**Information supplied:**
⟨
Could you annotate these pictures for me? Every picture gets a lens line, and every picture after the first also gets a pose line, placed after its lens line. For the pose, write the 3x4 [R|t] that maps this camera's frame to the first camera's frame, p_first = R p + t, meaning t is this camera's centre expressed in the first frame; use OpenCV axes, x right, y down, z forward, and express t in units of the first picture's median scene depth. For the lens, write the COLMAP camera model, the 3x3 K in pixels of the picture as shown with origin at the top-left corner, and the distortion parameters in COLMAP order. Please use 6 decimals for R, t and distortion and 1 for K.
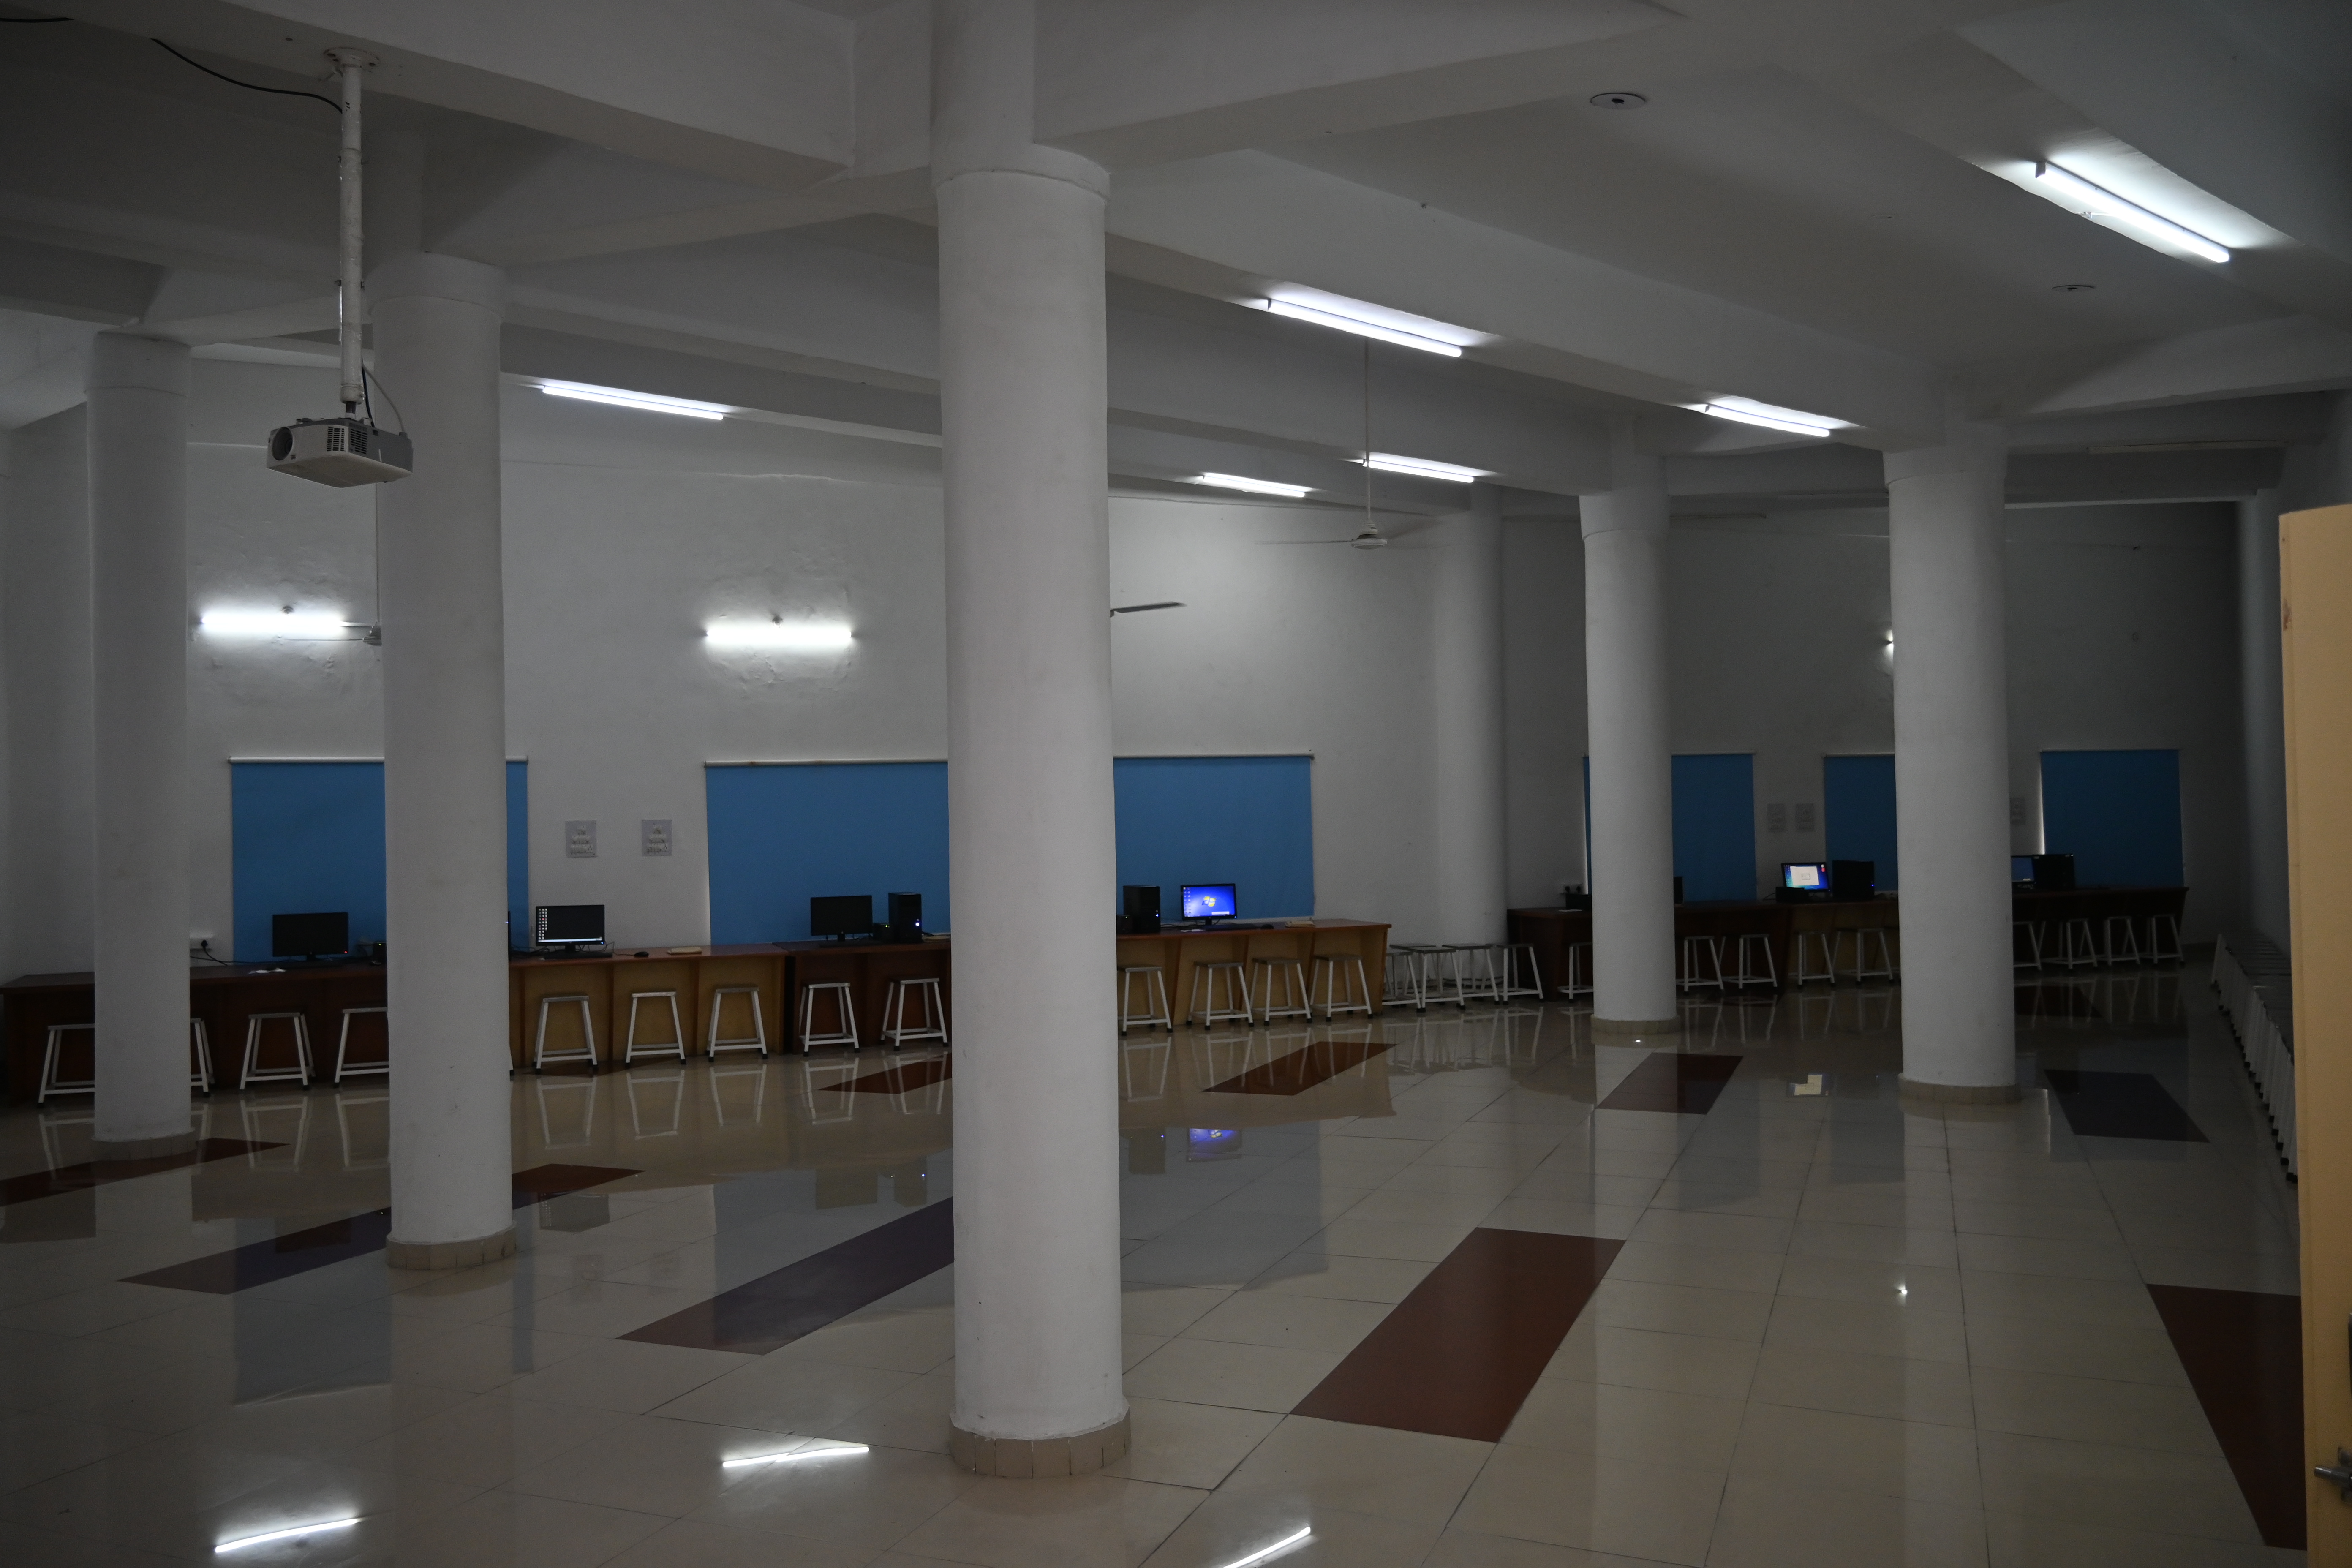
lens RADIAL K [[1784.0, 0, 1165.6], [0, 1784.0, 779.5], [0, 0, 1]] dist [0.024027, -0.014608]
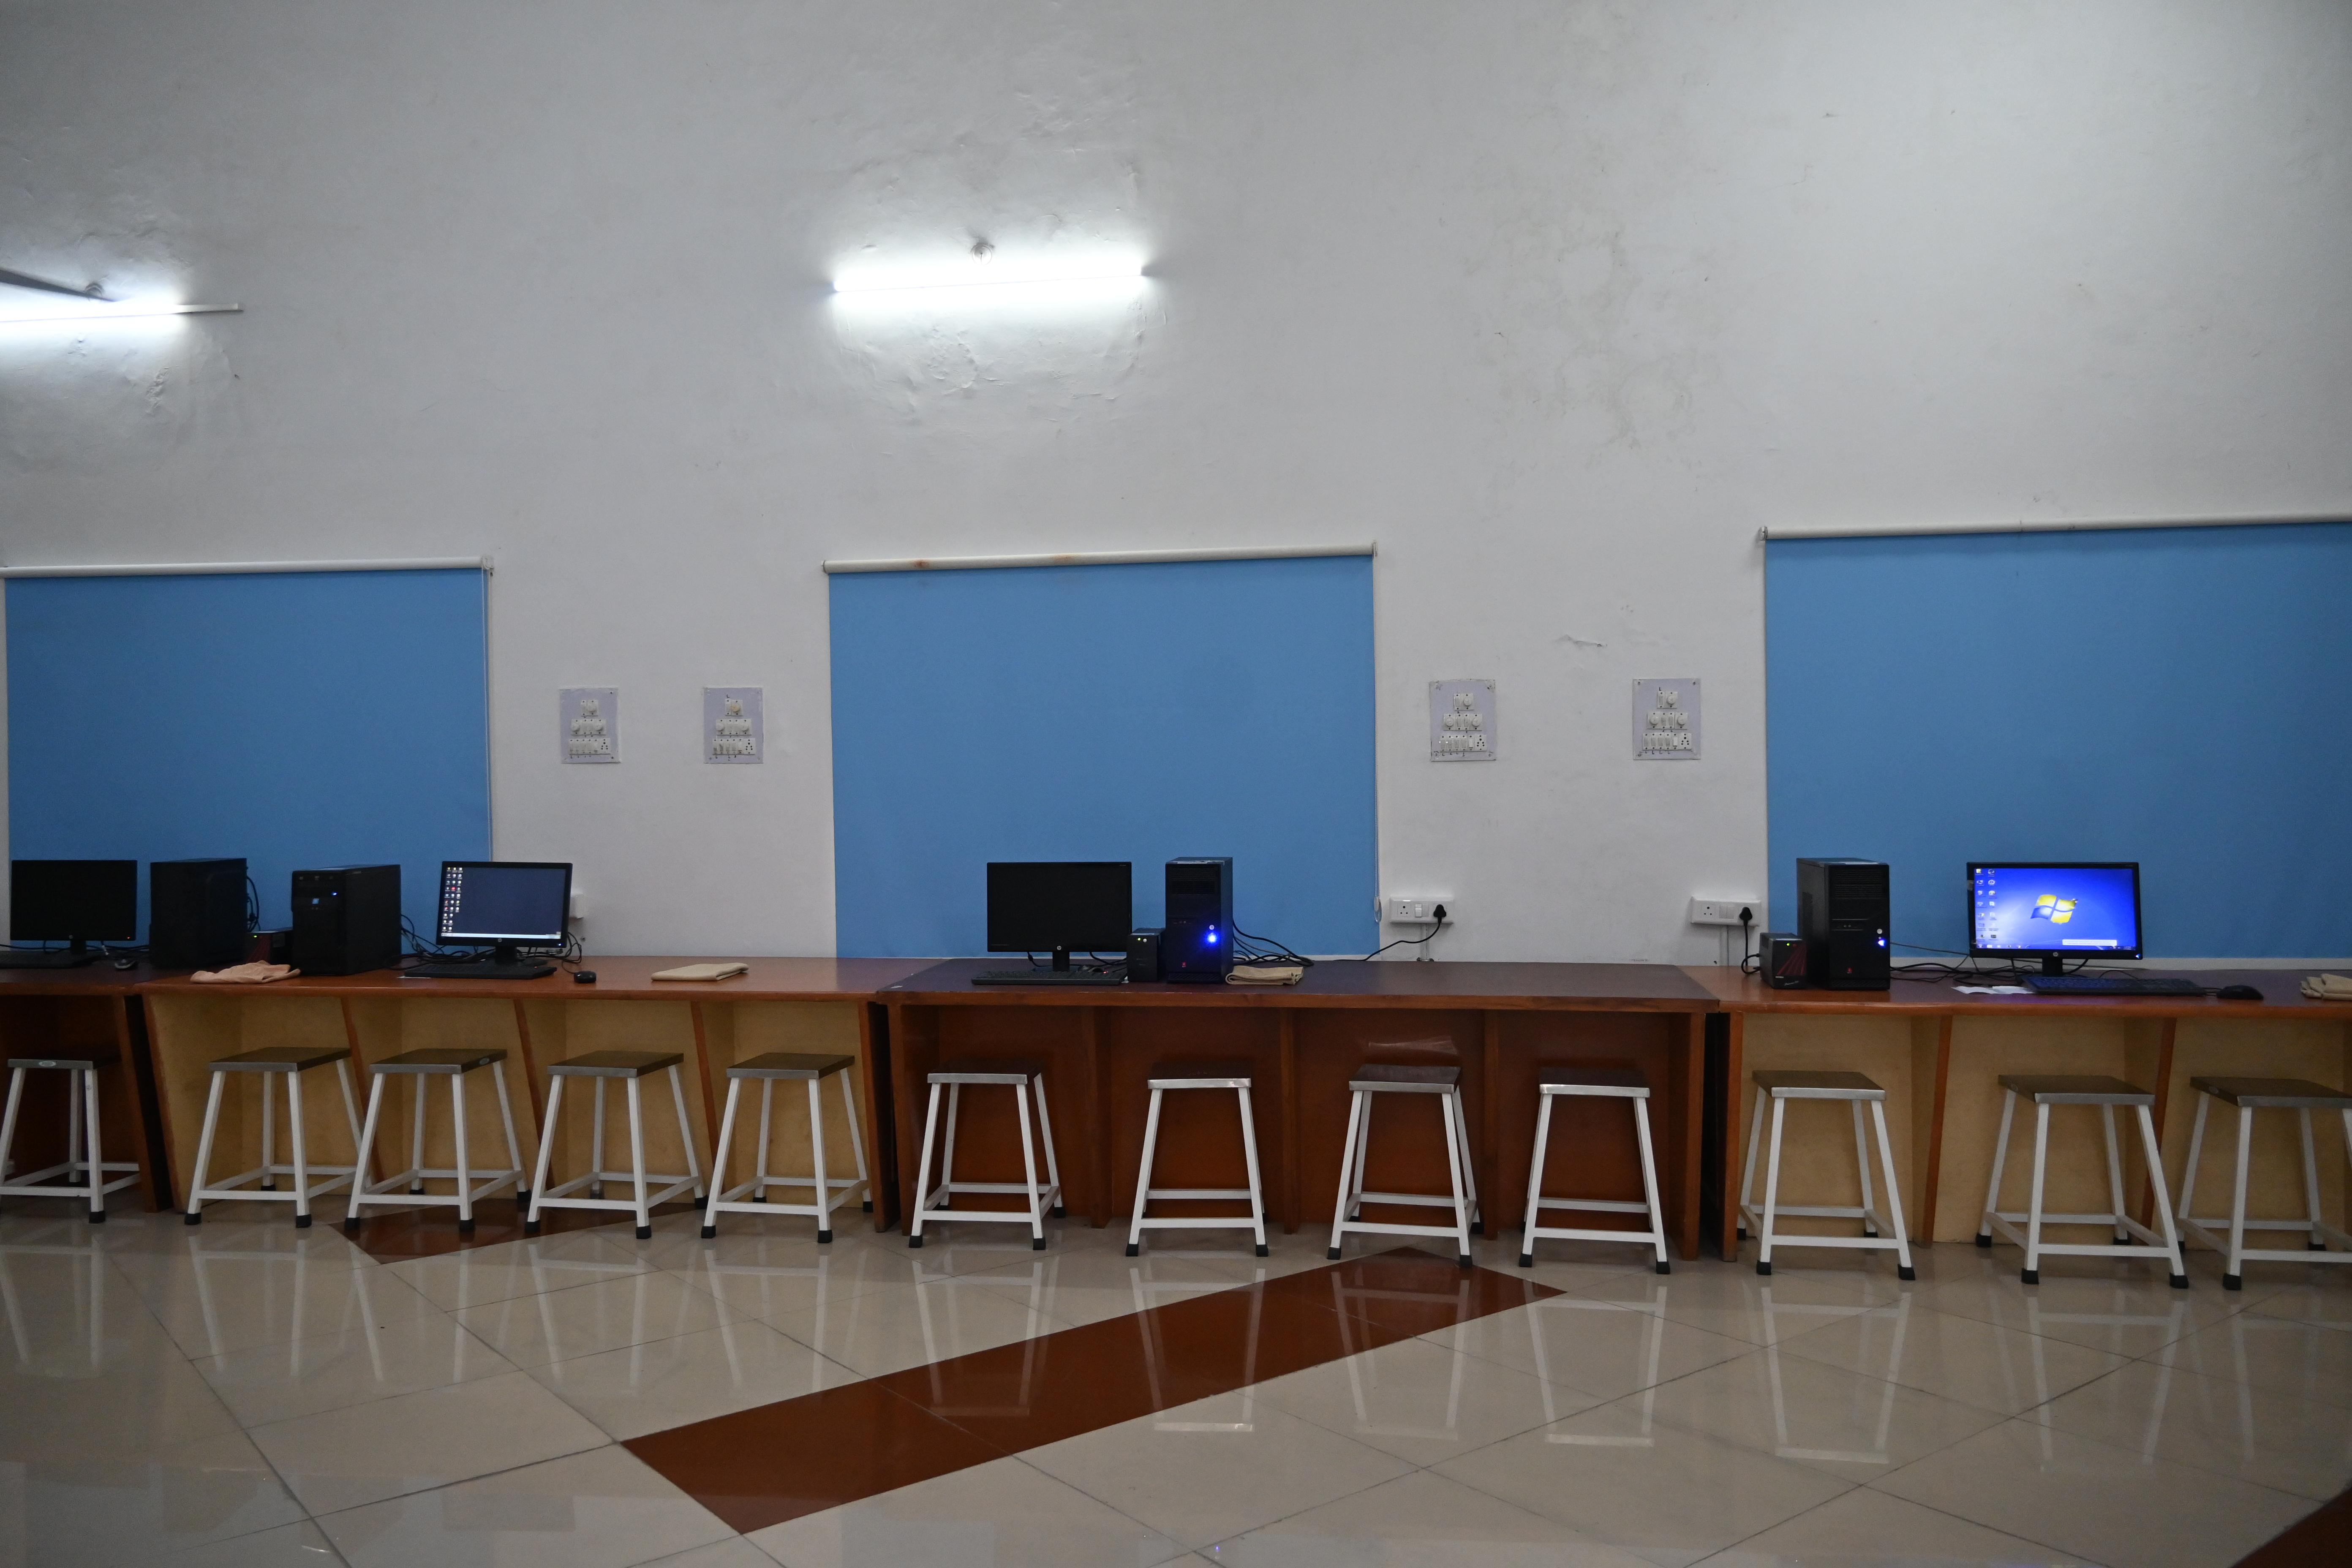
lens RADIAL K [[1784.0, 0, 1165.6], [0, 1784.0, 779.5], [0, 0, 1]] dist [0.024027, -0.014608]
pose [[0.878613, 0.011377, -0.477398, 0.041541], [0.000157, 0.999709, 0.024114, 0.034574], [0.477534, -0.021262, 0.878356, 0.621659]]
⟩
**Instructions to follow:**
Could you copy out every one of the lines above word for word, leaving the pictures out?

**Solution to this exercise:**
Could you annotate these pictures for me? Every picture gets a lens line, and every picture after the first also gets a pose line, placed after its lens line. For the pose, write the 3x4 [R|t] that maps this camera's frame to the first camera's frame, p_first = R p + t, meaning t is this camera's centre expressed in the first frame; use OpenCV axes, x right, y down, z forward, and express t in units of the first picture's median scene depth. For the lens, write the COLMAP camera model, the 3x3 K in pixels of the picture as shown with origin at the top-left corner, and the distortion parameters in COLMAP order. Please use 6 decimals for R, t and distortion and 1 for K.
lens RADIAL K [[1784.0, 0, 1165.6], [0, 1784.0, 779.5], [0, 0, 1]] dist [0.024027, -0.014608]
lens RADIAL K [[1784.0, 0, 1165.6], [0, 1784.0, 779.5], [0, 0, 1]] dist [0.024027, -0.014608]
pose [[0.878613, 0.011377, -0.477398, 0.041541], [0.000157, 0.999709, 0.024114, 0.034574], [0.477534, -0.021262, 0.878356, 0.621659]]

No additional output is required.